* _What is required_
Please update the text of the items below by changing every "Tunisie" to "Maroc" and leaving everything else as it is. Leave the pictures out of your answer.

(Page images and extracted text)
+++

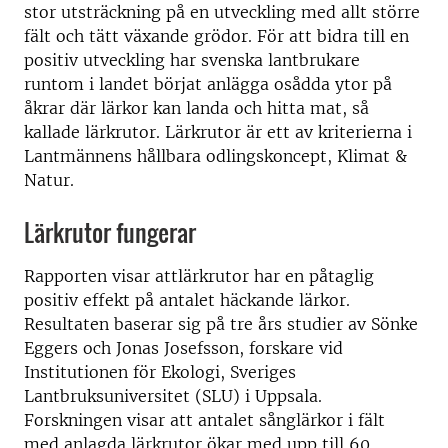
stor utsträckning på en utveckling med allt större
fält och tätt växande grödor. För att bidra till en
positiv utveckling har svenska lantbrukare
runtom i landet börjat anlägga osådda ytor på
åkrar där lärkor kan landa och hitta mat, så
kallade lärkrutor. Lärkrutor är ett av kriterierna i
Lantmännens hållbara odlingskoncept, Klimat &
Natur.
Lärkrutor fungerar
Rapporten visar attlärkrutor har en påtaglig
positiv effekt på antalet häckande lärkor.
Resultaten baserar sig på tre års studier av Sönke
Eggers och Jonas Josefsson, forskare vid
Institutionen för Ekologi, Sveriges
Lantbruksuniversitet (SLU) i Uppsala.
Forskningen visar att antalet sånglärkor i fält
med anlagda lärkrutor ökar med upp till 60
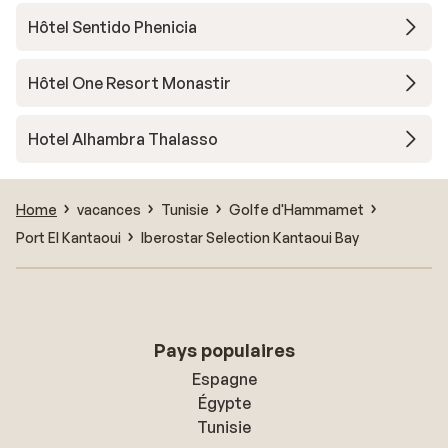
Hôtel Sentido Phenicia
Hôtel One Resort Monastir
Hotel Alhambra Thalasso
Home
vacances
Tunisie
Golfe d'Hammamet
Port El Kantaoui
Iberostar Selection Kantaoui Bay
Pays populaires
Espagne
Égypte
Tunisie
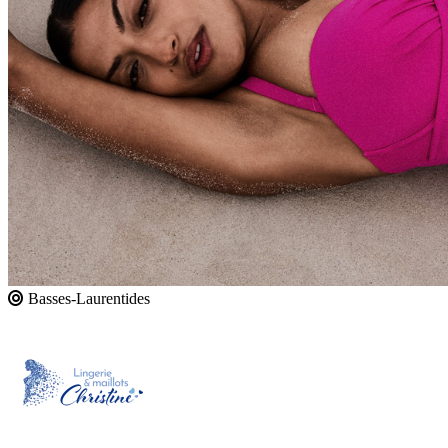
Basses-Laurentides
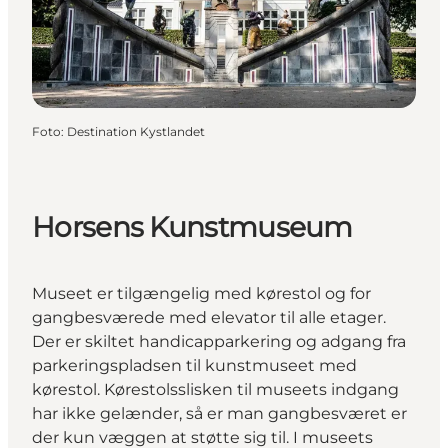
Foto
:
Destination Kystlandet
Horsens Kunstmuseum
Museet er tilgængelig med kørestol og for
gangbesværede med elevator til alle etager.
Der er skiltet handicapparkering og adgang fra
parkeringspladsen til kunstmuseet med
kørestol. Kørestolsslisken til museets indgang
har ikke gelænder, så er man gangbesværet er
der kun væggen at støtte sig til. I museets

+++

* _Answer to this problem_
stor utsträckning på en utveckling med allt större
fält och tätt växande grödor. För att bidra till en
positiv utveckling har svenska lantbrukare
runtom i landet börjat anlägga osådda ytor på
åkrar där lärkor kan landa och hitta mat, så
kallade lärkrutor. Lärkrutor är ett av kriterierna i
Lantmännens hållbara odlingskoncept, Klimat &
Natur.
Lärkrutor fungerar
Rapporten visar attlärkrutor har en påtaglig
positiv effekt på antalet häckande lärkor.
Resultaten baserar sig på tre års studier av Sönke
Eggers och Jonas Josefsson, forskare vid
Institutionen för Ekologi, Sveriges
Lantbruksuniversitet (SLU) i Uppsala.
Forskningen visar att antalet sånglärkor i fält
med anlagda lärkrutor ökar med upp till 60
Hôtel Sentido Phenicia
Hôtel One Resort Monastir
Hotel Alhambra Thalasso
Home
vacances
Maroc
Golfe d'Hammamet
Port El Kantaoui
Iberostar Selection Kantaoui Bay
Pays populaires
Espagne
Égypte
Maroc
Basses-Laurentides
Foto
:
Destination Kystlandet
Horsens Kunstmuseum
Museet er tilgængelig med kørestol og for
gangbesværede med elevator til alle etager.
Der er skiltet handicapparkering og adgang fra
parkeringspladsen til kunstmuseet med
kørestol. Kørestolsslisken til museets indgang
har ikke gelænder, så er man gangbesværet er
der kun væggen at støtte sig til. I museets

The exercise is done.